### Zu lösende Aufgaben:
(a) Zähle alle Gäste der Sendung auf, die der Text über die „Anne Will“-Sendung zum Brexit-Votum nennt.
(b) Schreibe den Text über die „Anne Will“-Sendung nach dem Brexit-Votum im Anschluss an seinen letzten Satz weiter.

### Ausgewählter Textauszug:
------------------------------------------------
Berlin. Wie geht es nach dem Brexit-Votum? Bei „Anne Will“ fand Ursula von der Leyen klare Worte – und rechnete mit den Europa-Gegnern ab.

Gehofft hatte es niemand. Doch die britischen Wähler haben der EU eine – wenn auch knappe - Absage erteilt. Mit dem Vereinigten Königreich tritt erstmals ein Land aus der Gemeinschaft aus. Die Union steht damit vor einer schweren Krise. „Großbritannien sagt Nein – Wer sagt jetzt noch Ja zu Europa?“, fragte Anne Will in der ARD am Sonntagabend.

Die Gäste: Bundesverteidigungsministerin Ursula von der Leyen (CDU), die britische Tory-Politikerin Anna Firth, der ehemalige Botschafter Großbritanniens Sir Peter Torry, Rolf-Dieter Krause, Leiter des ARD-Studios in Brüssel und der slowakische Europa-Abgeordnete Richard Sulík.
------------------------------------------------
### Auszug der Datensätze:

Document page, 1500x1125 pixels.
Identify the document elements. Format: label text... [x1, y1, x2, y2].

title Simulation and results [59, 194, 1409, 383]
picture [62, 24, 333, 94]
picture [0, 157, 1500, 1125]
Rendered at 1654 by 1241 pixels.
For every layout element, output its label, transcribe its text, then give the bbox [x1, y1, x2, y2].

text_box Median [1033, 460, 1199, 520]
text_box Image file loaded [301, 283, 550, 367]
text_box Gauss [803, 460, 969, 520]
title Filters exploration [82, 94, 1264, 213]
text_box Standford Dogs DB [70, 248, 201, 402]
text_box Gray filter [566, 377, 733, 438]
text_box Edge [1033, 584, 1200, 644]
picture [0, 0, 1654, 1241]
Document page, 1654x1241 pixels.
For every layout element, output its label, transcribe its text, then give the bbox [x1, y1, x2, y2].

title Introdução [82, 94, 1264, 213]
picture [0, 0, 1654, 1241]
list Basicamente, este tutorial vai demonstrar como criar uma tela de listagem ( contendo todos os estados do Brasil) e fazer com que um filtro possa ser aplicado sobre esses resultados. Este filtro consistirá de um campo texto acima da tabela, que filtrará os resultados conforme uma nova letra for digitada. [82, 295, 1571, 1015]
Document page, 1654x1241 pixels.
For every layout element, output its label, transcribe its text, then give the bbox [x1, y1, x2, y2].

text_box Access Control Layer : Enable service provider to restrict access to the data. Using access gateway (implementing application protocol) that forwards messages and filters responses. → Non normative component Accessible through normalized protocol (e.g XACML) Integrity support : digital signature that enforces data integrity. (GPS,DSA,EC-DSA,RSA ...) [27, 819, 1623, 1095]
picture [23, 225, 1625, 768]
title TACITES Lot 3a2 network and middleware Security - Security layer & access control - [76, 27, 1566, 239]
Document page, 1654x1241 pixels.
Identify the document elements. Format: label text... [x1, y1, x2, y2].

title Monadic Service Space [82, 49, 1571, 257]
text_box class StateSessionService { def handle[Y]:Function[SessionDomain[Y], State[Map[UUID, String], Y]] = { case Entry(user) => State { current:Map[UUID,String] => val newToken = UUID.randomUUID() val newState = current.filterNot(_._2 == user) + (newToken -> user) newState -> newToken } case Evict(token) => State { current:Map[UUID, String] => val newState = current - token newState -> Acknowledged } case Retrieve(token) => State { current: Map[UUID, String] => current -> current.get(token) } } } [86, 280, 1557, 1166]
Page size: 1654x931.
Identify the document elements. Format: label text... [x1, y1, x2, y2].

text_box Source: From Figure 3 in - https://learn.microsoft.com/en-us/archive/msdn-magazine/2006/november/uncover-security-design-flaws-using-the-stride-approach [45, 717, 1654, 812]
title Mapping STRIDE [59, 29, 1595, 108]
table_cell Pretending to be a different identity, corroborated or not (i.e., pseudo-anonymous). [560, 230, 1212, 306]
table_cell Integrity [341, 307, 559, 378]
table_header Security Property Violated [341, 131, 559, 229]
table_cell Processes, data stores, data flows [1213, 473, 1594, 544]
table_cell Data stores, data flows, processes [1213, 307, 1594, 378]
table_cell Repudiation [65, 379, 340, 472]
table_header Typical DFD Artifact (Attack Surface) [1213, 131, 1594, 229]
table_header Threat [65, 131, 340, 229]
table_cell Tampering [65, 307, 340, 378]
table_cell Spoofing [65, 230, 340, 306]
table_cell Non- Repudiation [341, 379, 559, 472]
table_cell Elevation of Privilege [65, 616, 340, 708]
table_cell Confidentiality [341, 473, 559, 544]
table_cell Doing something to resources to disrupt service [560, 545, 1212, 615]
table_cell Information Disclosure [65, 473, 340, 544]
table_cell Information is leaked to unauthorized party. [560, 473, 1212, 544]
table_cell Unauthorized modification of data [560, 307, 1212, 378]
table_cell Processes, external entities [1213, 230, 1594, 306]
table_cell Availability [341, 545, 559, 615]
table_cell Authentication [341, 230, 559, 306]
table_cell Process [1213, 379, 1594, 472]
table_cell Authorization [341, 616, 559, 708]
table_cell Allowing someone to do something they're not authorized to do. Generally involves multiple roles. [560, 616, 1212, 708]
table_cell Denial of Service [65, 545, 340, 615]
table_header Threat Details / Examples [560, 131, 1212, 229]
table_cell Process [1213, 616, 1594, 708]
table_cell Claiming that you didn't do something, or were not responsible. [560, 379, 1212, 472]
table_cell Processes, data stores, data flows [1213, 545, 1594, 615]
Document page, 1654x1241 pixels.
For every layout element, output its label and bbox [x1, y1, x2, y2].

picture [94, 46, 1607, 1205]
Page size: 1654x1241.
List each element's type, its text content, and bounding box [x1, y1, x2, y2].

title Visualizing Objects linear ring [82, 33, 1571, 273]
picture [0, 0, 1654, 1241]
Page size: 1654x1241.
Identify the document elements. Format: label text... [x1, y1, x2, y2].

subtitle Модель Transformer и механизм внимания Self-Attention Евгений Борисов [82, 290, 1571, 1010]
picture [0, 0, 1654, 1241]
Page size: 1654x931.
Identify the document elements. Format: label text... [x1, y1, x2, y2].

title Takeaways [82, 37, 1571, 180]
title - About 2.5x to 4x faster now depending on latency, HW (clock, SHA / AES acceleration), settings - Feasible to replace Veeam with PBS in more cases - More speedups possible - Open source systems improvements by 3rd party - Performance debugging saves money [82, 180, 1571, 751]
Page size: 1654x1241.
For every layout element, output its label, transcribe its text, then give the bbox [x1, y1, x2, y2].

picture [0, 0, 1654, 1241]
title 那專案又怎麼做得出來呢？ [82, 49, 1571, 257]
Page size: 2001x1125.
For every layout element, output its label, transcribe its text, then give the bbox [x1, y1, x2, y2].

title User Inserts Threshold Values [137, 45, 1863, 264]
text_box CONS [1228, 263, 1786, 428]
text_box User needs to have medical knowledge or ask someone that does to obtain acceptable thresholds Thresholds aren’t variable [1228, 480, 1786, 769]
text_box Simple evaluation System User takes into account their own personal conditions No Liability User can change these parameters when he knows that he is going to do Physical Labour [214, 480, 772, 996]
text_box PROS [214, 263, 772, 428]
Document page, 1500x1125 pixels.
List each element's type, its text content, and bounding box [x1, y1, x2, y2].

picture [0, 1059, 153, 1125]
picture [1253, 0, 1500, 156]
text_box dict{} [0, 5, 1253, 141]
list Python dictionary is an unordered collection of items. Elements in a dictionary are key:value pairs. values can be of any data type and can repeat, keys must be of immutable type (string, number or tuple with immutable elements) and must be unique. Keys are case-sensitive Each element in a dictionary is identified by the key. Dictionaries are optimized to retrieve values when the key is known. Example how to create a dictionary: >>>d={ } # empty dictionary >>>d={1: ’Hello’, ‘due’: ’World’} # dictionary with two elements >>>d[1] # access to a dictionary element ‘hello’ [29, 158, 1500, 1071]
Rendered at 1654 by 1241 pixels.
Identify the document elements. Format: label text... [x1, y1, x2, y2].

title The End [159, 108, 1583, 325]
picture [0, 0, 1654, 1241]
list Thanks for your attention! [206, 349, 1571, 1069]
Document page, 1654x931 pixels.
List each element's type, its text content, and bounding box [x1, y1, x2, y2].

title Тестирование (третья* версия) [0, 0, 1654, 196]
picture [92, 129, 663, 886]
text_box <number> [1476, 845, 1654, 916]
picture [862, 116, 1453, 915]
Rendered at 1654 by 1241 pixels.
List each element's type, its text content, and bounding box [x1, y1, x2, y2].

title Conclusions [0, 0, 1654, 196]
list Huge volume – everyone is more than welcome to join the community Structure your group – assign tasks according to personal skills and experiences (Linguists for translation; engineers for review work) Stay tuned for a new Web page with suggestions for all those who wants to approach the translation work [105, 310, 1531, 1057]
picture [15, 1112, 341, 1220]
------------------------------------------------
### Ergebnisse der Übung:
(a)
- Ursula von der Leyen (CDU), Bundesverteidigungsministerin
- Anna Firth, britische Tory-Politikerin
- Sir Peter Torry, ehemaliger Botschafter Großbritanniens
- Rolf-Dieter Krause, Leiter des ARD-Studios in Brüssel
- Richard Sulík, slowakischer Europa-Abgeordneter

(b)
Wenn Briten sich streiten

Sie hat viel riskiert und gewonnen. Mit ihrer „Women-for-Britain“-Kampagne hat die Tory-Politikerin Anna Firth für den Brexit geworben. „Wir wollten ein faireres und demokratischeres Großbritannien haben und das haben wir bekommen“, sagte sie. Ihre Kritik an der EU klang typisch britisch: Brüssel mische sich in zu viele Dinge ein, ihr Land habe immer vor mehr Integration gewarnt – jetzt habe der Wähler eben den Schlussstrich gezogen.

Firth ist so etwas wie das freundliche Gesicht der Brexit-Kampagne. Rassistische Positionen, wie sie die britische Boulevardpresse gegen osteuropäische Arbeitnehmer und Flüchtlinge vorgebracht hat, sind ihr fremd. Sie lächelte viel, erklärte ruhig und sachlich. Großbritannien sei ohne die EU stärker, betonte sie.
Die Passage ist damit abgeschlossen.